A single source of fresh water, in the middle of a valley with red soil, is all that remains of the present sea (among other things, it seems to be a condition really occurred thousands of years ago according to scientists). This surviving source of drinking water is immediately surrounded by walls by the Guardians of the water, but this is also, at the same time, the destination of hundreds of caravans of men, women and children who, devoured by thirst, do not cross the former Mediterranean by boat, they head on foot towards the walls surrounding the source, in caravans of dispersed and desperate humanity.
It seemed to us an important opportunity to use the story of Orlando furioso as a response to terrorist violence, the choice of using art as a confrontation and poetry as an offer of pacification, seemed to us a path to be indicated as possible, or even better necessary, by rereading a poem whose author - Ariosto - was always, throughout his story, a balanced third party between the Christian and Saracen armies, never involved in the fratricidal war between the Middle East and the West in taking one side to the detriment of the other. Choosing to indicate poetry and music as a path of peace even to our contemporaries, it seemed to us an opportunity not to be missed, because it was a consistent approach with the way of thinking of the Banco Del Mutuo Soccorso, always pacifist and anti-militarist!
THE STORYTELLING OF THE SONG
We have ideally dedicated this passage to the form of ”told” love, as this is the main object of Ariosto’s poem.
The first words of the song are the original verses, one of the most famous incipit of all European literature. Thus begins the "Orlando Furioso", written by Ludovico Ariosto in 1516, the masterpiece of the Italian Renaissance in the world.
“I sing of knights and ladies, of love and arms, of courtly chivalry, of courageous deeds…”
“Le donne, i cavalier, l’armi e gli amori, le *cortesie, l’audaci imprese io canto …”
*How beautiful is the Italian term “cortesie” (courtesies/courtly chivalry), to indicate the knightly rites of the Renaissance courts?
Ariosto informs the readers that he will speak about the love of ladies and knights, the customs and the common rituals in the noble courts of that time (le cortesie) and of the war stories, in the days when the Moros crossed the Strait of Gibraltar and reached France to ravage and attack those lands.

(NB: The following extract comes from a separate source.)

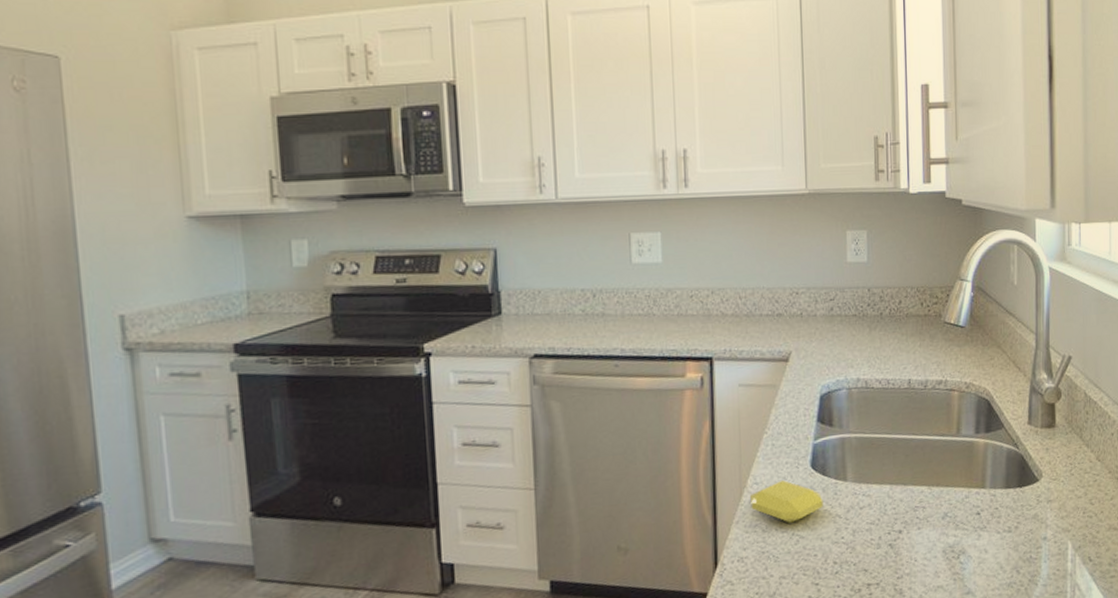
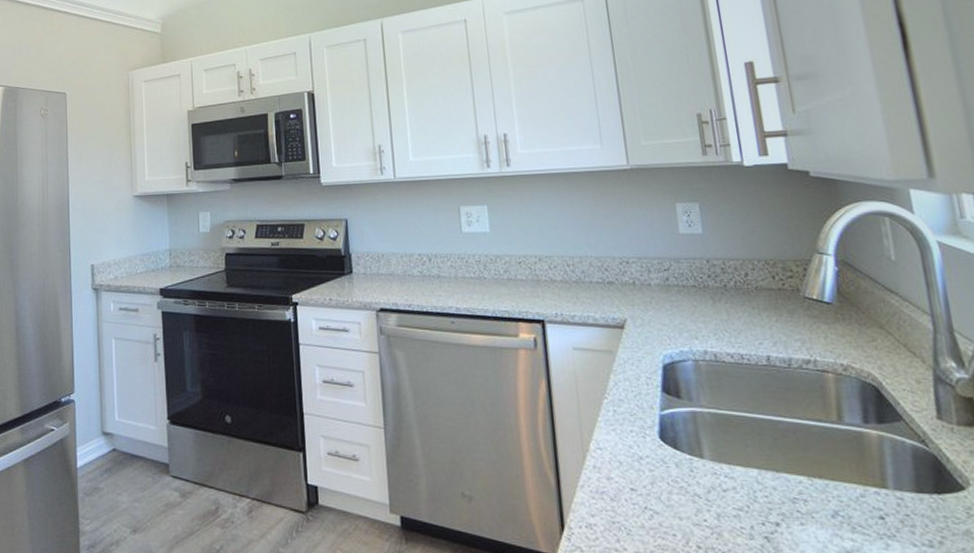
soap bar: present [750,480,824,523] -> none [594,449,679,495]

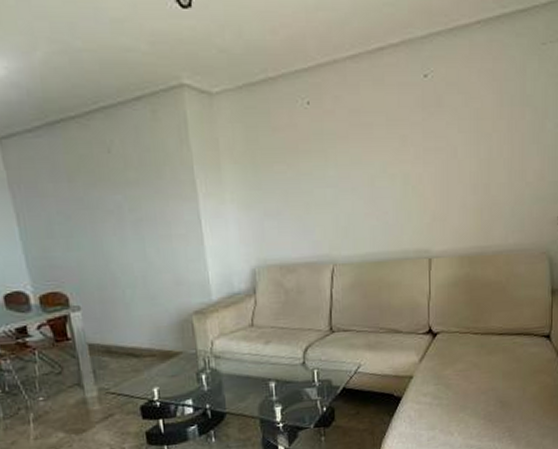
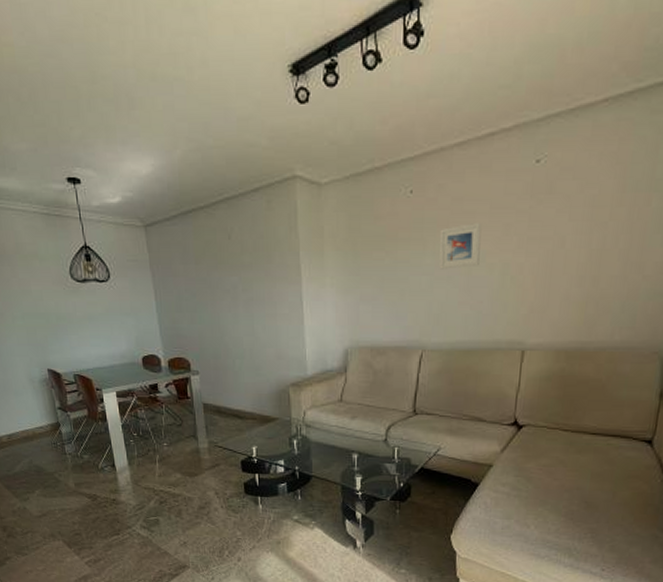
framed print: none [340,135,381,181] -> present [439,223,482,269]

There was a fierce fight between Christians and Arabs, as in the mythical battle of Poitier, sung by European minstrels among the most glorious deeds of the knights of Emperor Charlemagne.
It is one of the very few cases in which Nocenzi wrote music on words, having almost always happened in his long career the opposite: first the music and then the text. But the incipit of the Orlando furioso is a mythical page, it has a unique metric and phonetic beauty, and therefore the temptation to put it to music was indispensable … And then here is the melodic writing articulated in such a way that each note of the vocal melody contains a syllable of the original text.

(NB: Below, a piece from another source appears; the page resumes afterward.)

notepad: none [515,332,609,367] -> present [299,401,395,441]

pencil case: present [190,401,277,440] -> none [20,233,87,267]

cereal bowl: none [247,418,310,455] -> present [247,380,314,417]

In addition, musical writing, with its monodic trend, wanted to freely evoke those medieval cadences from which the whole saga of the European Troubadours and minstrels was born, of which Orlando furioso is the Baroque epilogue.

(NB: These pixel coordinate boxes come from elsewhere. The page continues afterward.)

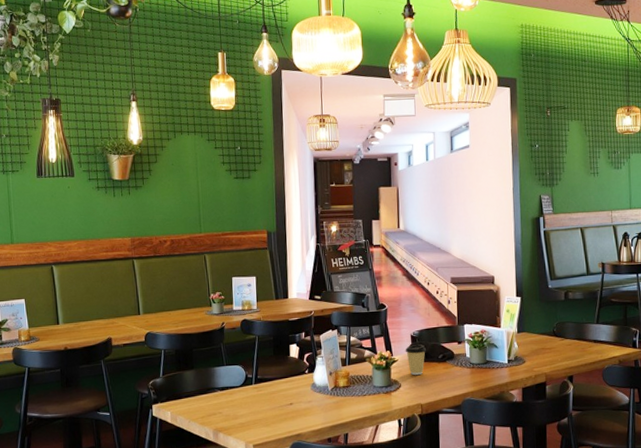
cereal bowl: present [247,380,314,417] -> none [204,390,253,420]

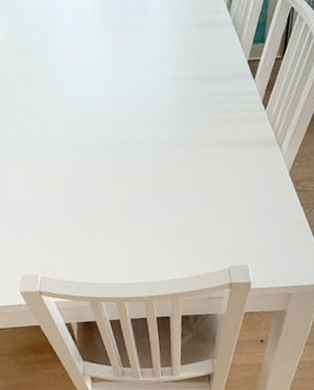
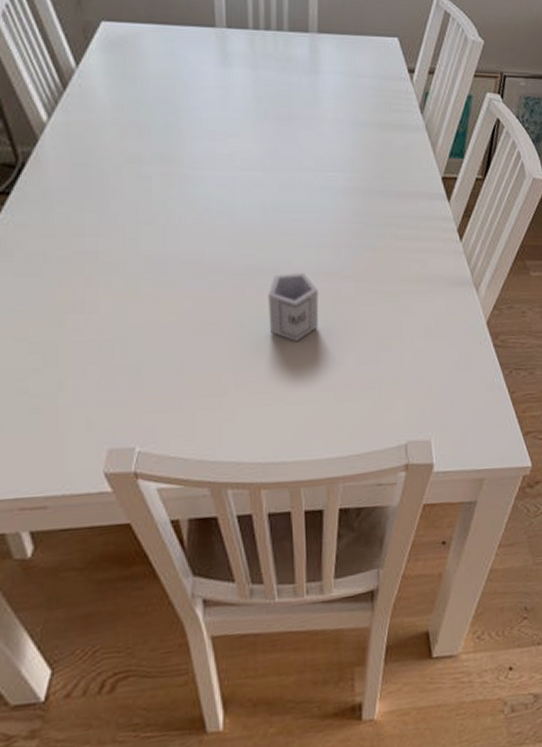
cup: none [120,145,158,196] -> present [268,273,319,342]

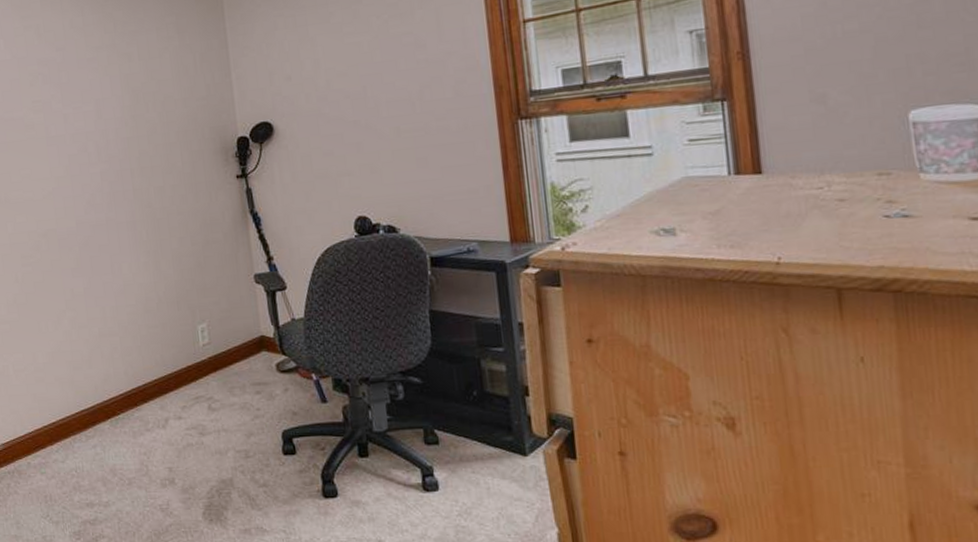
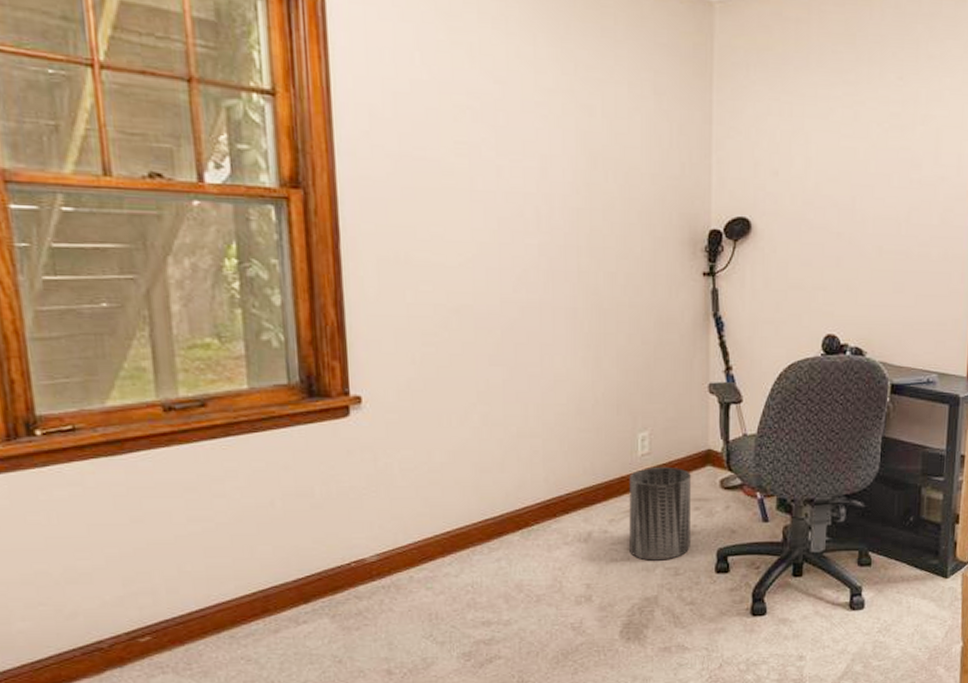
trash can: none [194,354,257,444] -> present [629,466,691,561]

In the orchestration, among the timbres used, the choice of the initial wave form with which the theme is exposed and then taken up by the voice, wants to suggest an inner, emotional narration, well suggested by this sound timbre.
Furthermore, it is a sound already used in Eterna transiberiana, and its return creates the conditions to be able to speak, here and there, of “typical Banco’s sounds", or “typical Banco’s arrangements", as we can also say for the cadences harmonics in countermelody of the two electric guitars that take the place of ideal cellos, or of the acoustic guitar solo by Nico Di Gia, to underline the varied potential of this Banco’s line-up that makes use of two different and complementary guitars.